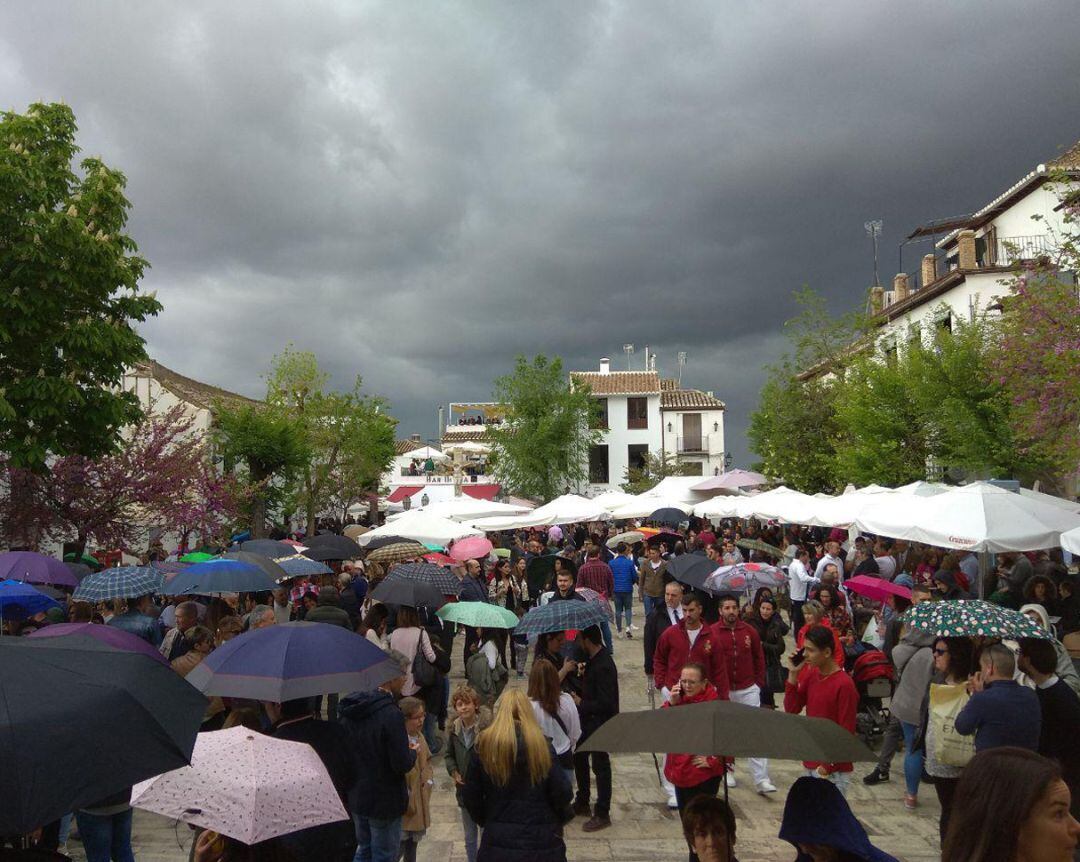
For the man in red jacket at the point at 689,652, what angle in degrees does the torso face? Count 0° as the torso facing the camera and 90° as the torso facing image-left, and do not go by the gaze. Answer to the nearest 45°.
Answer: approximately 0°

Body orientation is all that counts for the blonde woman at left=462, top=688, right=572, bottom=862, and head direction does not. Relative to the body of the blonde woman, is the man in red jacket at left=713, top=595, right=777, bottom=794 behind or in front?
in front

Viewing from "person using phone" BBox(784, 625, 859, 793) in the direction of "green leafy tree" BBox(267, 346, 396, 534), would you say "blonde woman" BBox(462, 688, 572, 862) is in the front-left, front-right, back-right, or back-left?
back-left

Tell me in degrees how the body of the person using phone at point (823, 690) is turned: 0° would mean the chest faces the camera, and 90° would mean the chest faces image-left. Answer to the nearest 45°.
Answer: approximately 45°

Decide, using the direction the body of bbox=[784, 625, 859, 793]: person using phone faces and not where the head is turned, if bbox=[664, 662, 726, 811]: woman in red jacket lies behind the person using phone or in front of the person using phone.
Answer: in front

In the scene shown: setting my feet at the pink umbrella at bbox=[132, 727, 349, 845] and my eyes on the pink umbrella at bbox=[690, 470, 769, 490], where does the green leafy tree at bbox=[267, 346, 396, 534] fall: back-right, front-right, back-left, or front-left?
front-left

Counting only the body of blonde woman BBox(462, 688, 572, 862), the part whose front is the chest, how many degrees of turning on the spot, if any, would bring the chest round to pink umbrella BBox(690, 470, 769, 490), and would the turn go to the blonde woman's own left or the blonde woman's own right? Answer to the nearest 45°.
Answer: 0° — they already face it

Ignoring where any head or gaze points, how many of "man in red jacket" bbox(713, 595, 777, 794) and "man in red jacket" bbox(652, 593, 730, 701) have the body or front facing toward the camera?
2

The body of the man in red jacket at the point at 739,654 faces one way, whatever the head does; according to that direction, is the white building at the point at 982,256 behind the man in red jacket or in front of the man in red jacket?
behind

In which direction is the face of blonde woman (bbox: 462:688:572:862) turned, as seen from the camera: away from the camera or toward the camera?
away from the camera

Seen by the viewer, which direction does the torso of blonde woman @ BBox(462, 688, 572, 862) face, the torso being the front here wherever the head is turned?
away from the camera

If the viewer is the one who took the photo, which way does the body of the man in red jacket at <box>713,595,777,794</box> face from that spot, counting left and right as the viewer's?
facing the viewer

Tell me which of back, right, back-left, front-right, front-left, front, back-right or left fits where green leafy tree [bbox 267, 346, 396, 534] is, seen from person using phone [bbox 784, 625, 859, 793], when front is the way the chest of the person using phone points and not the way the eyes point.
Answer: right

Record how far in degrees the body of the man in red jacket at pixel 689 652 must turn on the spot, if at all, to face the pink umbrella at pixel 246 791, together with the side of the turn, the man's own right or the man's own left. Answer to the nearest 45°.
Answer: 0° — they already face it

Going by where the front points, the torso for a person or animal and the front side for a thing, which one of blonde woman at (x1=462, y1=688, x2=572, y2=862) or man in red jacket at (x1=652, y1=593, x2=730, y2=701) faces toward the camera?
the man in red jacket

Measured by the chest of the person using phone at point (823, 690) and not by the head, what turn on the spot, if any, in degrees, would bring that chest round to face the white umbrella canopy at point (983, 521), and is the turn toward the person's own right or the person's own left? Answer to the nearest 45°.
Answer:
****************************************
Task details> Rewrite the data from the line that contains "Seen by the" through the line that contains "facing the viewer", changing "torso" to "chest" and leaving everything else as it is.

Written answer>
Seen by the viewer, which direction does the chest of blonde woman @ BBox(462, 688, 572, 862) face, the chest being the front here wherever the head is turned?
away from the camera

If the viewer is the one who took the photo, which way does the body of the man in red jacket at <box>713,595,777,794</box> face from that spot, counting left and right as the viewer's?
facing the viewer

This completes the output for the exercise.